Dr. Jessica Shade, The Organic Center
Brise Tenser, OFRF
Dr. Asa Bradman, UC Berkeley
Organic Control of Citrus Greening
Friday, January 27, 1:30 PM
The purpose of this workshop is to educate citrus growers about organically approved methods for preventing citrus greening, including the most recent research findings from 2016. Citrus greening disease, or Huanglongbing (HLB), threatens the citrus industry on a massive scale. The highly destructive disease can spread quickly and cannot be cured once a tree is infected. Several researchers have recently started to investigate organically compliant methods such as thermal control, resistant rootstocks, organic-compliant antimicrobials and insecticides, and beneficial insects. This workshop will showcase the results from these recent studies, helping protect California farmers from the threat of HLB spread. Ben McLean of Uncle Matt’s Organic will summarize research conducted in Florida on potential organic control of HLB, and Jeff Steen of Ecosa Properties and the California Citrus Research Board will give an update on the HLB situation in California and the need for research targeting organic prevention of HLB here.

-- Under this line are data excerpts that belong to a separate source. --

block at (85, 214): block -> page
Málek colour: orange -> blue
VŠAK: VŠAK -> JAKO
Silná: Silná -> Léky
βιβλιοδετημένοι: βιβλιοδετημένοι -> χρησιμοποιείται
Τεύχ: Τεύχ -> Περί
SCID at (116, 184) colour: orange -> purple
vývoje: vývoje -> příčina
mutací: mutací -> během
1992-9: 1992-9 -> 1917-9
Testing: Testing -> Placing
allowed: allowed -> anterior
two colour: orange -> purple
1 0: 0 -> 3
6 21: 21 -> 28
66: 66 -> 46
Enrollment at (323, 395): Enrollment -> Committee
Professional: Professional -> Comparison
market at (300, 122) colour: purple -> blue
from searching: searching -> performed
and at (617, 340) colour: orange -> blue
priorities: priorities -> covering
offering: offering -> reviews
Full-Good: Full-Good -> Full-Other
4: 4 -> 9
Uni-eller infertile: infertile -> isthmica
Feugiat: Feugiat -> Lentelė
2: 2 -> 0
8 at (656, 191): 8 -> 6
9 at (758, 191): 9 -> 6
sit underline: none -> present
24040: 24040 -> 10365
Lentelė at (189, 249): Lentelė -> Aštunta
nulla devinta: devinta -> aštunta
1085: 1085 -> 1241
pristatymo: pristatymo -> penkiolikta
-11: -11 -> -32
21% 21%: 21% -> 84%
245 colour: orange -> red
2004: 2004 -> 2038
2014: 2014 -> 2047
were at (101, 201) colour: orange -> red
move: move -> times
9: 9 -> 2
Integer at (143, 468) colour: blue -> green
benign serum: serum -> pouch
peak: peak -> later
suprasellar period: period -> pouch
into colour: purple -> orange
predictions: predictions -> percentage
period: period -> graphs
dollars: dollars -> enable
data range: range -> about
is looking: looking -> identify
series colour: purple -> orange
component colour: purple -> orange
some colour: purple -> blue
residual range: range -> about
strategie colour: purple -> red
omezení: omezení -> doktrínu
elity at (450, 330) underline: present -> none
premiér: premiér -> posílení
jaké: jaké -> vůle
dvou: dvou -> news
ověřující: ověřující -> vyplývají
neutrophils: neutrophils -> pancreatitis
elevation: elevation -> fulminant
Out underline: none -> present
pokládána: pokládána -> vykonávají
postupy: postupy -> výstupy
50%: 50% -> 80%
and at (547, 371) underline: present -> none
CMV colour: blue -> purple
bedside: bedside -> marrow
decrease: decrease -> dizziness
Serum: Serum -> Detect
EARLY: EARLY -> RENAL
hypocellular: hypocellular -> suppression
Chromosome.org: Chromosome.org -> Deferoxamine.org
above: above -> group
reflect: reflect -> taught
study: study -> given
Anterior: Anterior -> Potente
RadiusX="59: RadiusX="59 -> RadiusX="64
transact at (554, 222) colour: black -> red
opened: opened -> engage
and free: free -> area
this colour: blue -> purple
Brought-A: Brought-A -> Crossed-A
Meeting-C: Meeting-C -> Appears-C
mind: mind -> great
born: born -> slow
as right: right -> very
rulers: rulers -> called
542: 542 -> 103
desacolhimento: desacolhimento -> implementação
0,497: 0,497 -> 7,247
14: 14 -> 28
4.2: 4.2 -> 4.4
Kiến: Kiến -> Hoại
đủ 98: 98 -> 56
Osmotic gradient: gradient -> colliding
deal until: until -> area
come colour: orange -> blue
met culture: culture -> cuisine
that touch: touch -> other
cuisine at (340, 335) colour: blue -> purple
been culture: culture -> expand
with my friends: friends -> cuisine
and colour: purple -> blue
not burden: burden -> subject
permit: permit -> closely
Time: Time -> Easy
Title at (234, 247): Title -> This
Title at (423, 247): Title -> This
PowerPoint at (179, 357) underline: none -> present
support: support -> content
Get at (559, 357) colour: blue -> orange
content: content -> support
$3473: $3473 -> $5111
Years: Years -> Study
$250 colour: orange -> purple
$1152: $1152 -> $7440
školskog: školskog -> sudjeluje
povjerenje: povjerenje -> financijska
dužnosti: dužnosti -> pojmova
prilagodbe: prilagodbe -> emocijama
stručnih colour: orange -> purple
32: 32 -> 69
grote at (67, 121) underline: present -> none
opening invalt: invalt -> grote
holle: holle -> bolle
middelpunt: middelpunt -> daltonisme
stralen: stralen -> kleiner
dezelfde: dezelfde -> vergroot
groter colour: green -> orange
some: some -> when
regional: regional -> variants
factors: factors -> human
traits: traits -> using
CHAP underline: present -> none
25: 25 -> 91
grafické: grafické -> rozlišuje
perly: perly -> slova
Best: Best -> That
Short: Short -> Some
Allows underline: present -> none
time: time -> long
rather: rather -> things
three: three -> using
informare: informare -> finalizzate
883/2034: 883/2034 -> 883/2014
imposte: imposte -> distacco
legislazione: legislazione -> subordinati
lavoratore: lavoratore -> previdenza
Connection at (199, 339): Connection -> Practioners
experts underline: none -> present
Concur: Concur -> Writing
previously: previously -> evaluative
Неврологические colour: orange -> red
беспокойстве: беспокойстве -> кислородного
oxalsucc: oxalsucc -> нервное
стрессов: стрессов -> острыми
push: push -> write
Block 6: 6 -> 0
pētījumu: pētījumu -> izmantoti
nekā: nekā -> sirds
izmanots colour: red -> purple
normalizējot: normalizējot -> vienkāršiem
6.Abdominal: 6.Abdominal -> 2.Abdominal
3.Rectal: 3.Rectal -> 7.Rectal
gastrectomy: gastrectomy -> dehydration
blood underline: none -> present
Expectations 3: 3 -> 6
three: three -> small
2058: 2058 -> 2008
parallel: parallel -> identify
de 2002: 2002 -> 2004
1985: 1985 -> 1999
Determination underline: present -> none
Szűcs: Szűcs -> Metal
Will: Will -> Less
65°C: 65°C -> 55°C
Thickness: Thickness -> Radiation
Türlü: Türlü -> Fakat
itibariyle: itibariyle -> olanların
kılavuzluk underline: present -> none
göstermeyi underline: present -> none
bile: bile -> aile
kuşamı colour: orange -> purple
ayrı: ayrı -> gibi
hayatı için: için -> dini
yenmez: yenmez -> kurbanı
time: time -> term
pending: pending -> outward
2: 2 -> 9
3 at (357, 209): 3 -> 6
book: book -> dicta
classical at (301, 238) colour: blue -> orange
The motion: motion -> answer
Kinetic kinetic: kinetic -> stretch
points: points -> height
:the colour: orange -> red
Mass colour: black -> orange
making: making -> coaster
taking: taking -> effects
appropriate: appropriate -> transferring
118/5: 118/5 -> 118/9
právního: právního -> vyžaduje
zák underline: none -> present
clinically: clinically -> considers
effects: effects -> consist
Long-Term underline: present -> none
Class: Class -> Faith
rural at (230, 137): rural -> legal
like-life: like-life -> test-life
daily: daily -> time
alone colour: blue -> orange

Ben McLean, Uncle Matt's Organic
Jeffrey Steen, Ecosa Properties
Conserving Biodiversity Using Organic Practices
Friday, January 27, 3:30 PM
Learn about a spectrum of easily adopted, on-farm conservation activities that support biodiversity and benefit farm systems. Farm management choices reflect the context of the land and the farm’s need and capacity, but can be improved by following general practices along a continuum from simple to complex. In this talk, results will be shared from research on 54 organic farms on the Central Coast and in the Midwest. Results demonstrate how farm management and landscape complexity affect the abundance and diversity of pollinators, the natural enemies of pests (including birds), soil fertility, and the ability of soils to store greenhouse gases. We will share planning tools from the Organic Center to prioritize, record, and monitor biodiversity, and optimize the multiple benefits of on-farm conservation.